Within the GTM team, the processes and interactions that your success team develops will be vital. Customer success teams can be multi-faceted — including implementation, user support, and customer success, among other job descriptions. However, each of these team members provides a valuable service for somebody in the enterprise customer’s organization that, if done well, adds to the trust the enterprise customer has in your company. In many ways, the processes you establish for how you implement your customer on boarding and then how you continue to monitor the success these enterprise customers experience with your product determines the probability of renewing and expanding the customer relationship before you even enter the renewal discussion.
While your Prod-Eng and GTM team members are busy scaling their efforts to support enterprise readiness, behind the scenes operates a third leg of the stool that delivers for your biggest customers: your business operations groups. Everything that your finance and accounting, data and business intelligence, people operations, and legal teams do to support your enterprise-sized customers adds to the long-term success you realize in this high-end segment of your business. In fact, a major part of what the business operations effort helps you assess — and then engage with your Prod-Eng and GTM teams to collectively level up — is how your company measures and addresses the combination of security, user content, and compliance risks.
3. Support your people to build meaningful relationships with enterprise customers
When it comes to how you and your company approach the topic of scaling up everything you do to become enterprise ready, the third — and most important — dimension that you must invest heavily in is how you engage your people in this effort. We all get comfortable in the status quo. Nothing feels better than the cozy feeling that “we’ve got this”, but that feeling’s akin to the mountain climber who reaches a base camp, only to realize there’s another camp further up the mountain. As a company, everyone must hold firmly to three beliefs when it comes to beginning the climb to that that next base camp called “enterprise ready”:
everyone on the team must believe that enterprise readiness is critical to the dual, long-term impact and business outcomes you are trying to achieve together;
everyone on the team must believe that your company can do this — that you can eventually get to the base camp together that represents delivering on a continual basis an enterprise ready product or platform; and
everyone on the team must believe that your combined resiliency and “test and learn” ethos will get you past any storms of adversity that will inevitably test you on your ascent to reaching the goal of being “enterprise ready”
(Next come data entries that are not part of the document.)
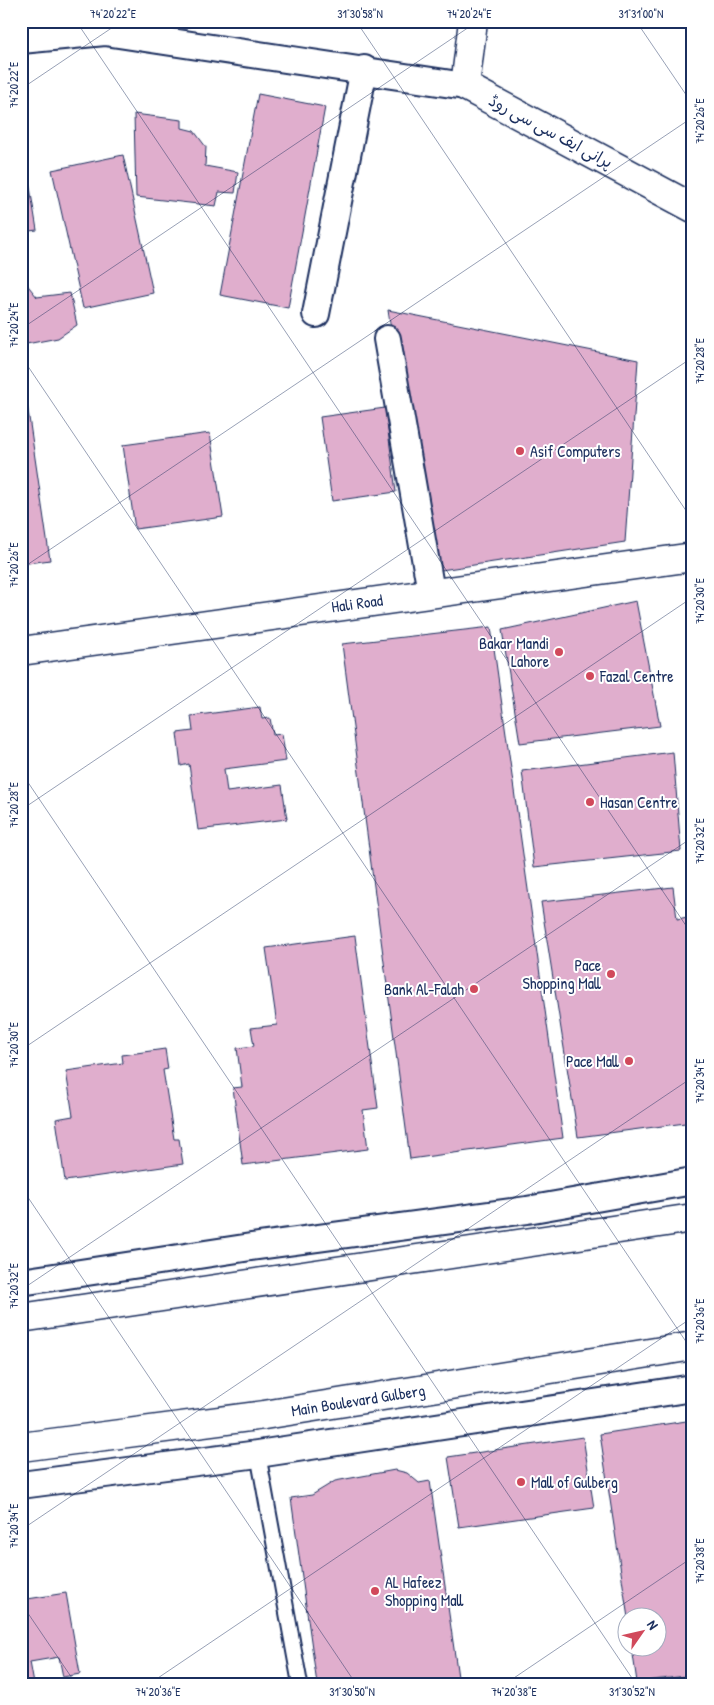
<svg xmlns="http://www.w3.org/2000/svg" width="714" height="1705" font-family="'Patrick Hand','Playpen Sans Arabic',sans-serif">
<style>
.building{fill:#e0aecd;stroke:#1b2f5e}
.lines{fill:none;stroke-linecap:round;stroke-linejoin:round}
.service-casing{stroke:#1b2f5e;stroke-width:18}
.minor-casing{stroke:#1b2f5e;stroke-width:30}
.tertiary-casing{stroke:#1b2f5e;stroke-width:31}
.secondary-casing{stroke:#1b2f5e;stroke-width:31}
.service{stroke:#fff;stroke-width:14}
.minor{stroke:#fff;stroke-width:26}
.tertiary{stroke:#fff;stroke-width:28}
.secondary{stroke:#fff;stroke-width:28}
.ticks{fill:none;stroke:#1b2f5e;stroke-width:1;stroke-opacity:0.45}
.poi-dot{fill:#d1495b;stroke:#fff;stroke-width:2}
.labels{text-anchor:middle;stroke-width:4;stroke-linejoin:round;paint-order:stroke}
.street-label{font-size:16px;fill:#1b2f5e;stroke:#fff}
.poi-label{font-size:16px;fill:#1b2f5e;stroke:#fff;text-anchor:start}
.neatline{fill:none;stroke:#1b2f5e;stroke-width:2}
.ticks-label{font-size:12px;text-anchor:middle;fill:#1b2f5e}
</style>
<rect width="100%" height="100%" fill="#fff"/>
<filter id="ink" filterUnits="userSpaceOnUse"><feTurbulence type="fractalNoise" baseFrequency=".02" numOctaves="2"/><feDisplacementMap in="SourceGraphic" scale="10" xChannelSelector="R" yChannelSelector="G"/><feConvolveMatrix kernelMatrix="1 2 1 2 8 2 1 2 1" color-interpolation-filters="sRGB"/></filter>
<g filter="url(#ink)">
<g class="building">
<polygon points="258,94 325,107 288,308 220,295"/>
<polygon points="134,114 182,120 182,128 194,131 206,147 205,166 238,172 235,193 219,192 216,206 136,197"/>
<polygon points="123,155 153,293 83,308 52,170"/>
<polygon points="29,181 37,230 21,232 21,182"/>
<polygon points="21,277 37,297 70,293 77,325 58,338 21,345"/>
<polygon points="388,310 638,360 625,542 428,572"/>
<polygon points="21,363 50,560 21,564"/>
<polygon points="385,408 396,492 332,501 320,417"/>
<polygon points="210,433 223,517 135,529 123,445"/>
<polygon points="636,601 660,726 520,743 502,630"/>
<polygon points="491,627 563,1138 410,1159 342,644"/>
<polygon points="260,707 262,719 270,718 273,735 282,734 286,761 224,769 227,792 282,785 287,819 198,830 189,764 181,766 177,733 193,731 191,716"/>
<polygon points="673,752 681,851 534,867 522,771"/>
<polygon points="673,887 677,919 693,916 693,958 685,959 693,1000 693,1122 578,1137 541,902"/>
<polygon points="355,936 378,1108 363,1110 368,1149 243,1165 233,1088 242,1087 237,1048 254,1046 251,1028 277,1025 266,948"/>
<polygon points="165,1049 168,1069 163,1070 174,1139 179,1139 183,1164 65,1181 56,1119 73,1116 66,1071 123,1063 122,1055"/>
<polygon points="693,1420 693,1675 637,1682 632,1648 656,1648 656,1618 628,1618 600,1434"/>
<polygon points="583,1437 594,1508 459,1527 448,1457"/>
<polygon points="395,1470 407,1473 419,1483 430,1481 459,1684 317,1684 291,1498 312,1495 335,1481"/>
<polygon points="66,1593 80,1674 63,1677 59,1657 30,1662 34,1684 21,1684 21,1600"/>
</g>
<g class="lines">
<defs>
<polyline id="service" points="258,1454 300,1684"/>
<g id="minor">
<polyline points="21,40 105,32 465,86"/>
<polyline points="316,314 364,69"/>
<polyline points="387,339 431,592"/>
<polyline points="21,1282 251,1247 527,1210 693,1181"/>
<polyline points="21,1485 258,1454 693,1388"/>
</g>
<g id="tertiary">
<polyline points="473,21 465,86 693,208"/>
<polyline points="21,651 693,557"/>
</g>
<g id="secondary">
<polyline points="21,1318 693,1218"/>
<polyline points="21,1447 264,1415 693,1346"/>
</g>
</defs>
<use href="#service" class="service-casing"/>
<use href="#minor" class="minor-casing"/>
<use href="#tertiary" class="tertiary-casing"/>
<use href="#secondary" class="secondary-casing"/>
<use href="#service" class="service"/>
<use href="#minor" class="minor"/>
<use href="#tertiary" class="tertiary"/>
<use href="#secondary" class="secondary"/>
</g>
</g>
<path class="ticks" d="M76,21L693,936M356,21L693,521M636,21L693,105M21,89L122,21M21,329L478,21M21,356L693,1352M21,569L693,117M21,772L636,1684M21,810L693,357M21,1050L693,597M21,1187L356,1684M21,1290L693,837M21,1530L693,1077M21,1603L76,1684M149,1684L693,1317M505,1684L693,1557"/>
<g class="poi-dot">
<circle cx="520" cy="451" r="5"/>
<circle cx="559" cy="652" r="5"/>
<circle cx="590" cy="676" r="5"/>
<circle cx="590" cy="802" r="5"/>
<circle cx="611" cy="974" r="5"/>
<circle cx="474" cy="989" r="5"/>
<circle cx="629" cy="1061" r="5"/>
<circle cx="521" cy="1482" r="5"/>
<circle cx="375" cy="1591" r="5"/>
</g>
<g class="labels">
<g class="street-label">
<text transform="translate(551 131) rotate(28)" y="6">پرانی ایف سی سی روڈ</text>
<text transform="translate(357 603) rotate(-8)" y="6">Hali Road</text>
<text transform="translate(358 1400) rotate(-9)" y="6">Main Boulevard Gulberg</text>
</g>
<g class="poi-label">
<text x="530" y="457">Asif Computers</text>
<text x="549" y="649" text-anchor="end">Bakar Mandi<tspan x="549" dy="18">Lahore</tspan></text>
<text x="600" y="682">Fazal Centre</text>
<text x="600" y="808">Hasan Centre</text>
<text x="601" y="971" text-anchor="end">Pace<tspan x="601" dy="18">Shopping Mall</tspan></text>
<text x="464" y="995" text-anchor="end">Bank Al-Falah</text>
<text x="619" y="1067" text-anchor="end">Pace Mall</text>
<text x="531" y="1488">Mall of Gulberg</text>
<text x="385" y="1588">AL Hafeez<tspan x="385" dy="18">Shopping Mall</tspan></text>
</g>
</g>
<rect width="714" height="1705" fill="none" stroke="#fff" stroke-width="55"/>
<g transform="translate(642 1632) rotate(56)"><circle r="24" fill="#ffffff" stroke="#a4acbf"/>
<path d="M0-4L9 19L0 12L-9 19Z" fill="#d1495b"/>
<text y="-8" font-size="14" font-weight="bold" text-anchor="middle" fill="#1b2f5e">N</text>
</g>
<rect x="28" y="28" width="658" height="1650" class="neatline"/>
<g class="ticks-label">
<text x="113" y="18">74°20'22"E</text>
<text x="360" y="18">31°30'58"N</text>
<text x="469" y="18">74°20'24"E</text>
<text x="641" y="18">31°31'00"N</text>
<text transform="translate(14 85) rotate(-90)" y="4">74°20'22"E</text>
<text transform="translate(700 121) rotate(-90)" y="4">74°20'26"E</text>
<text transform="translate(14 325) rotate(-90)" y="4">74°20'24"E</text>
<text transform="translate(700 361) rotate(-90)" y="4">74°20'28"E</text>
<text transform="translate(14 565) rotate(-90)" y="4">74°20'26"E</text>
<text transform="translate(700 601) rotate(-90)" y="4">74°20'30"E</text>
<text transform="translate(14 805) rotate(-90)" y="4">74°20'28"E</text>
<text transform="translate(700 841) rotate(-90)" y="4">74°20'32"E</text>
<text transform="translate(14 1045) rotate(-90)" y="4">74°20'30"E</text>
<text transform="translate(700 1081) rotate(-90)" y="4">74°20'34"E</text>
<text transform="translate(14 1286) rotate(-90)" y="4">74°20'32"E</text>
<text transform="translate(700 1321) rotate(-90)" y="4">74°20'36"E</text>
<text transform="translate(14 1526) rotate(-90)" y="4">74°20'34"E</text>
<text transform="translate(700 1561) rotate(-90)" y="4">74°20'38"E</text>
<text x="158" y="1696">74°20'36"E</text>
<text x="352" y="1696">31°30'50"N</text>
<text x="514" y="1696">74°20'38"E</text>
<text x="632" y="1696">31°30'52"N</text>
</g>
</svg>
One last thought about how to stay centered on this immense challenge. If you and the team constantly put your customers first — essentially using them as your north star in this effort — you’ll never lose your way. If everyone on your team commits to listen to your customers empathetically and to respond to them authentically and with integrity, you’ll always be on the path to enterprise ready no matter how challenging that journey may feel at times. After all, it’s the “hard” — yet fulfilling — journey that we all aspire to take on.